(Your assignment)
Reproduce every one of the items below verbatim, keeping each line as it appears.
Top of Given records
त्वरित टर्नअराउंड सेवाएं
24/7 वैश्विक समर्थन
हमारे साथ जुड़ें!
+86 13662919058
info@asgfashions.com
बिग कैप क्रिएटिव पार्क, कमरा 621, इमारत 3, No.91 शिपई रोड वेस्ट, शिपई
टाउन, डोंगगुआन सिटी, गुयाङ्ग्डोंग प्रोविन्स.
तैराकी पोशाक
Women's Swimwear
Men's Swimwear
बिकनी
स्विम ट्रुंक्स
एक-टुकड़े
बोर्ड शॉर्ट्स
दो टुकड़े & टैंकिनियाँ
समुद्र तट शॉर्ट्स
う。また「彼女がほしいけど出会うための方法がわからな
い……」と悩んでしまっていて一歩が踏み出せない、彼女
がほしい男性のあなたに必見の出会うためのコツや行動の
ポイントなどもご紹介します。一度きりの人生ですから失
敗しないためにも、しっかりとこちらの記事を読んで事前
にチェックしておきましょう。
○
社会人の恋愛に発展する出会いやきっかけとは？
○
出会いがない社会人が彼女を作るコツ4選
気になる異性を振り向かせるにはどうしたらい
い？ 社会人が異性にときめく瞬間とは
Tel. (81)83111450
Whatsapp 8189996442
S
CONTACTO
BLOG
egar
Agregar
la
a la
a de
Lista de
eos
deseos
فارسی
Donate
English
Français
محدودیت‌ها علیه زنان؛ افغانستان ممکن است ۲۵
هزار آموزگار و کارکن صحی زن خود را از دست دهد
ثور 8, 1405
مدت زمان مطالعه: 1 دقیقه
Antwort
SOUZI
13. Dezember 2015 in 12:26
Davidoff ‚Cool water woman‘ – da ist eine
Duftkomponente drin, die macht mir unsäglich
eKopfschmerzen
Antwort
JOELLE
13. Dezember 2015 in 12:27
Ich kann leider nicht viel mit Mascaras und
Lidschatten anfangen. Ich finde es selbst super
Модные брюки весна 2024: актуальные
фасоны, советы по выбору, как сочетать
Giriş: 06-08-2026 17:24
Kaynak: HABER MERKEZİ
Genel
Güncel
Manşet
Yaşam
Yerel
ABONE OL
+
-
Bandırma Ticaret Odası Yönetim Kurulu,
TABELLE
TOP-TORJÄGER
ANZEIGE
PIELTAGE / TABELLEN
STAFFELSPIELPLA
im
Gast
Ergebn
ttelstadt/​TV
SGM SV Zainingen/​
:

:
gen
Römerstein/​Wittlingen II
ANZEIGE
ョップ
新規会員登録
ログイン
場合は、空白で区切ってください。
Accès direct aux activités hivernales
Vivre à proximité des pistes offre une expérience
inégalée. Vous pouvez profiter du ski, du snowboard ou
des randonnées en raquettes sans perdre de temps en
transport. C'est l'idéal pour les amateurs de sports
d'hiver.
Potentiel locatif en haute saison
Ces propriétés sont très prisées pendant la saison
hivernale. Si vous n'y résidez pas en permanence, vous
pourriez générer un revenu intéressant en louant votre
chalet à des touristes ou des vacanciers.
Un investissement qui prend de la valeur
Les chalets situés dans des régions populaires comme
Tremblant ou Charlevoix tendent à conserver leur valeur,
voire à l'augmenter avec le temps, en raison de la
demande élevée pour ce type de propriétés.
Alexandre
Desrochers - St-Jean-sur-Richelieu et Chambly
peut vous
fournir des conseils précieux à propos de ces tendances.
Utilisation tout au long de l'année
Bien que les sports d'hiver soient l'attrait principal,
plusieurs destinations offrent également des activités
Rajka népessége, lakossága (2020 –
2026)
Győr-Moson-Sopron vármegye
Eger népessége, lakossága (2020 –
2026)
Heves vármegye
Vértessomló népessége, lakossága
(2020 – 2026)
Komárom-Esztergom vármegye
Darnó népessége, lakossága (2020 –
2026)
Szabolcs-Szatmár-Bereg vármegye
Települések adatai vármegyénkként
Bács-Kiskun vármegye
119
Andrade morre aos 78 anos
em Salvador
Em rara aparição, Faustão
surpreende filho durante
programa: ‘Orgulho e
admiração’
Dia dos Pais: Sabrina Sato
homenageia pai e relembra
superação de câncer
Bottom of Given records
(Response to this task)
त्वरित टर्नअराउंड सेवाएं
24/7 वैश्विक समर्थन
हमारे साथ जुड़ें!
+86 13662919058
info@asgfashions.com
बिग कैप क्रिएटिव पार्क, कमरा 621, इमारत 3, No.91 शिपई रोड वेस्ट, शिपई
टाउन, डोंगगुआन सिटी, गुयाङ्ग्डोंग प्रोविन्स.
तैराकी पोशाक
Women's Swimwear
Men's Swimwear
बिकनी
स्विम ट्रुंक्स
एक-टुकड़े
बोर्ड शॉर्ट्स
दो टुकड़े & टैंकिनियाँ
समुद्र तट शॉर्ट्स
う。また「彼女がほしいけど出会うための方法がわからな
い……」と悩んでしまっていて一歩が踏み出せない、彼女
がほしい男性のあなたに必見の出会うためのコツや行動の
ポイントなどもご紹介します。一度きりの人生ですから失
敗しないためにも、しっかりとこちらの記事を読んで事前
にチェックしておきましょう。
○
社会人の恋愛に発展する出会いやきっかけとは？
○
出会いがない社会人が彼女を作るコツ4選
気になる異性を振り向かせるにはどうしたらい
い？ 社会人が異性にときめく瞬間とは
Tel. (81)83111450
Whatsapp 8189996442
S
CONTACTO
BLOG
egar
Agregar
la
a la
a de
Lista de
eos
deseos
فارسی
Donate
English
Français
محدودیت‌ها علیه زنان؛ افغانستان ممکن است ۲۵
هزار آموزگار و کارکن صحی زن خود را از دست دهد
ثور 8, 1405
مدت زمان مطالعه: 1 دقیقه
Antwort
SOUZI
13. Dezember 2015 in 12:26
Davidoff ‚Cool water woman‘ – da ist eine
Duftkomponente drin, die macht mir unsäglich
eKopfschmerzen
Antwort
JOELLE
13. Dezember 2015 in 12:27
Ich kann leider nicht viel mit Mascaras und
Lidschatten anfangen. Ich finde es selbst super
Модные брюки весна 2024: актуальные
фасоны, советы по выбору, как сочетать
Giriş: 06-08-2026 17:24
Kaynak: HABER MERKEZİ
Genel
Güncel
Manşet
Yaşam
Yerel
ABONE OL
+
-
Bandırma Ticaret Odası Yönetim Kurulu,
TABELLE
TOP-TORJÄGER
ANZEIGE
PIELTAGE / TABELLEN
STAFFELSPIELPLA
im
Gast
Ergebn
ttelstadt/​TV
SGM SV Zainingen/​
:

:
gen
Römerstein/​Wittlingen II
ANZEIGE
ョップ
新規会員登録
ログイン
場合は、空白で区切ってください。
Accès direct aux activités hivernales
Vivre à proximité des pistes offre une expérience
inégalée. Vous pouvez profiter du ski, du snowboard ou
des randonnées en raquettes sans perdre de temps en
transport. C'est l'idéal pour les amateurs de sports
d'hiver.
Potentiel locatif en haute saison
Ces propriétés sont très prisées pendant la saison
hivernale. Si vous n'y résidez pas en permanence, vous
pourriez générer un revenu intéressant en louant votre
chalet à des touristes ou des vacanciers.
Un investissement qui prend de la valeur
Les chalets situés dans des régions populaires comme
Tremblant ou Charlevoix tendent à conserver leur valeur,
voire à l'augmenter avec le temps, en raison de la
demande élevée pour ce type de propriétés.
Alexandre
Desrochers - St-Jean-sur-Richelieu et Chambly
peut vous
fournir des conseils précieux à propos de ces tendances.
Utilisation tout au long de l'année
Bien que les sports d'hiver soient l'attrait principal,
plusieurs destinations offrent également des activités
Rajka népessége, lakossága (2020 –
2026)
Győr-Moson-Sopron vármegye
Eger népessége, lakossága (2020 –
2026)
Heves vármegye
Vértessomló népessége, lakossága
(2020 – 2026)
Komárom-Esztergom vármegye
Darnó népessége, lakossága (2020 –
2026)
Szabolcs-Szatmár-Bereg vármegye
Települések adatai vármegyénkként
Bács-Kiskun vármegye
119
Andrade morre aos 78 anos
em Salvador
Em rara aparição, Faustão
surpreende filho durante
programa: ‘Orgulho e
admiração’
Dia dos Pais: Sabrina Sato
homenageia pai e relembra
superação de câncer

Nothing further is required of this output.